Ultrafast thermal analysis of thin polymer:fullerene active layers for organic photovoltaics

Organic photovoltaics using the bulk-heterojunction (BHJ) concept are based on an active layer consisting of a donor polymer and an acceptor material blend. For an optimal BHJ, this active layer should phase separate into a co-continuous nanoscale morphology. By using advanced fast-scanning thermal analysis techniques, it has become possible to avoid the thermal effects that occur during heating or cooling (e.g. nucleation) and only study the effect of an annealing treatment. However, while conventional thermal analysis techniques work with bulk materials, the active layers used in organic photovoltaics have thicknesses in the order of 100 nm. In this study, the thermal transitions and isothermal crystallization kinetics of the P3HT:PCBM (poly[3-hexyl thiophene] : [6,6]-phenyl C61 butyric acid methyl ester) system, a benchmark BHJ system, was studied by Rapid Heating Cooling Calorimetry (RHC) [1,2] and Fast Scanning Differential Chip Calorimetry (FSDCC) [3]. This allows for thermal characterization of the blend in bulk and, for the first time, in thin layers as used in actual organic photovoltaic devices. Due to the high scanning rates reached in FSDCC, it is now also possible to perform an isothermal crystallization study of pure P3HT.
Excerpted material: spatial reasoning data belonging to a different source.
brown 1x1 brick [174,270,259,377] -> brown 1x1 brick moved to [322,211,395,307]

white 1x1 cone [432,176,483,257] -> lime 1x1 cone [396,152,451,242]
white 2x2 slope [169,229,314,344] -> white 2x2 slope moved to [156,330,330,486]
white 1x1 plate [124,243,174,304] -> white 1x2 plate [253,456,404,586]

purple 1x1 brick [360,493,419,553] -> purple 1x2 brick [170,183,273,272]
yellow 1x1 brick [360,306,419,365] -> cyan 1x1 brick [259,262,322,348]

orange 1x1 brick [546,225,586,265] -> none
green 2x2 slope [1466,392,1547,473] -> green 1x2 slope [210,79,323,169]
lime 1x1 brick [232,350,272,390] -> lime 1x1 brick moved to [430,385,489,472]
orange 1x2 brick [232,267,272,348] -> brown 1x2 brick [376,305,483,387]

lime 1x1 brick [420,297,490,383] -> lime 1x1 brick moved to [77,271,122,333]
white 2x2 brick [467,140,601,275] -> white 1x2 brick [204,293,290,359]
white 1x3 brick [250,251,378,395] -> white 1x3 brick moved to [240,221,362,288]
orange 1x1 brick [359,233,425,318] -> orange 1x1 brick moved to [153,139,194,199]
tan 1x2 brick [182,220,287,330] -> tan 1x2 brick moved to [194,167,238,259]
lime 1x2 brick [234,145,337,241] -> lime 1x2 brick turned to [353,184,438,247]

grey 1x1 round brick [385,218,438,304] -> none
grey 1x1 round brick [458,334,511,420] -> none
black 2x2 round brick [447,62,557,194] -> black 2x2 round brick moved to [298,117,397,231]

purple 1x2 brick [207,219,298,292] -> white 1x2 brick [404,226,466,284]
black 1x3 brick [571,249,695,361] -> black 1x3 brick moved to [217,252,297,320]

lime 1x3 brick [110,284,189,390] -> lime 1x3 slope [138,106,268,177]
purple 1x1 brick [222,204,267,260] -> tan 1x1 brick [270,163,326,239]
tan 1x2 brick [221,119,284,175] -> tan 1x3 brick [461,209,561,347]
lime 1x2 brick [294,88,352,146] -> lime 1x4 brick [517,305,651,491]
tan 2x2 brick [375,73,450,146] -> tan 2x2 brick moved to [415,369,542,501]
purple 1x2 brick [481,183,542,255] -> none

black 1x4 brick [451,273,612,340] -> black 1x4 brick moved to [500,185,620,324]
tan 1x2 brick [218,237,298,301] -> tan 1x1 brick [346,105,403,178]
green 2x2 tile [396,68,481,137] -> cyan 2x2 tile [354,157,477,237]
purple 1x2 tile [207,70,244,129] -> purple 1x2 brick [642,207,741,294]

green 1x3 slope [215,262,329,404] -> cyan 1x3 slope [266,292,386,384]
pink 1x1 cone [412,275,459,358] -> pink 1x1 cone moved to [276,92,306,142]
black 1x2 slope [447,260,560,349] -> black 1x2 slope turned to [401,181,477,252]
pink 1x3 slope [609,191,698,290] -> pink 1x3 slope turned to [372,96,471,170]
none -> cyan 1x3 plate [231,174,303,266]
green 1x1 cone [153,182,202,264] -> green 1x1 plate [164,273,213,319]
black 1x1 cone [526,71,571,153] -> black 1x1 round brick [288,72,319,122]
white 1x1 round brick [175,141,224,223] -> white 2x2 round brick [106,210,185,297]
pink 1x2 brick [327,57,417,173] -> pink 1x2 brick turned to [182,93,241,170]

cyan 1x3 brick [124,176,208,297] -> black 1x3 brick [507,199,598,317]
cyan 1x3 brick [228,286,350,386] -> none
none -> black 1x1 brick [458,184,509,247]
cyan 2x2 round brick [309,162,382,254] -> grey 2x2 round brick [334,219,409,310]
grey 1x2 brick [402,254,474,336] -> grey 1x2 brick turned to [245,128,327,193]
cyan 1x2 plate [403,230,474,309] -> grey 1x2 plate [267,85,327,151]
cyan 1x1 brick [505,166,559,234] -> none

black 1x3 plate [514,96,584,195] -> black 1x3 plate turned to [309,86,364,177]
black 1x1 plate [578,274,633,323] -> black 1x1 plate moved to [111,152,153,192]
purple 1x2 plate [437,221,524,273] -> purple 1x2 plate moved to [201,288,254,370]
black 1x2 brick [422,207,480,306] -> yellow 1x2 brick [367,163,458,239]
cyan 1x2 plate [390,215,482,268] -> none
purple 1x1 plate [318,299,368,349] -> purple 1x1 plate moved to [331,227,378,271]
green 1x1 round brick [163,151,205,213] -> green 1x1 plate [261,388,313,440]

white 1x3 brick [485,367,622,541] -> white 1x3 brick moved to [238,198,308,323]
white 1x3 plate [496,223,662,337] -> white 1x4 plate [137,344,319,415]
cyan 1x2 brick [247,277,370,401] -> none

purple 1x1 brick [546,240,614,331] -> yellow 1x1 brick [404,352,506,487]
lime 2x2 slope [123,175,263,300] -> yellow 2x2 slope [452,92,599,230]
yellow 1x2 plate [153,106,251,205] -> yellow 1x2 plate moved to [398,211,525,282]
[1] R.L. Danley, P.A. Caulfield, S.R. Aubuchon, American Laboratory 40 (2008) 9.
[2] F. Demir, N. Van den Brande, B. Van Mele, S. Bertho, D. Vanderzande, J. Manca, G. Van Assche, Journal of Thermal Analysis and Calorimetry 105 (2011) 845.
[3] A.A. Minakov, A.W. van Herwaarden, W. Wien, A. Wurm, C. Schick, Thermochimica Acta 461 (2007) 96.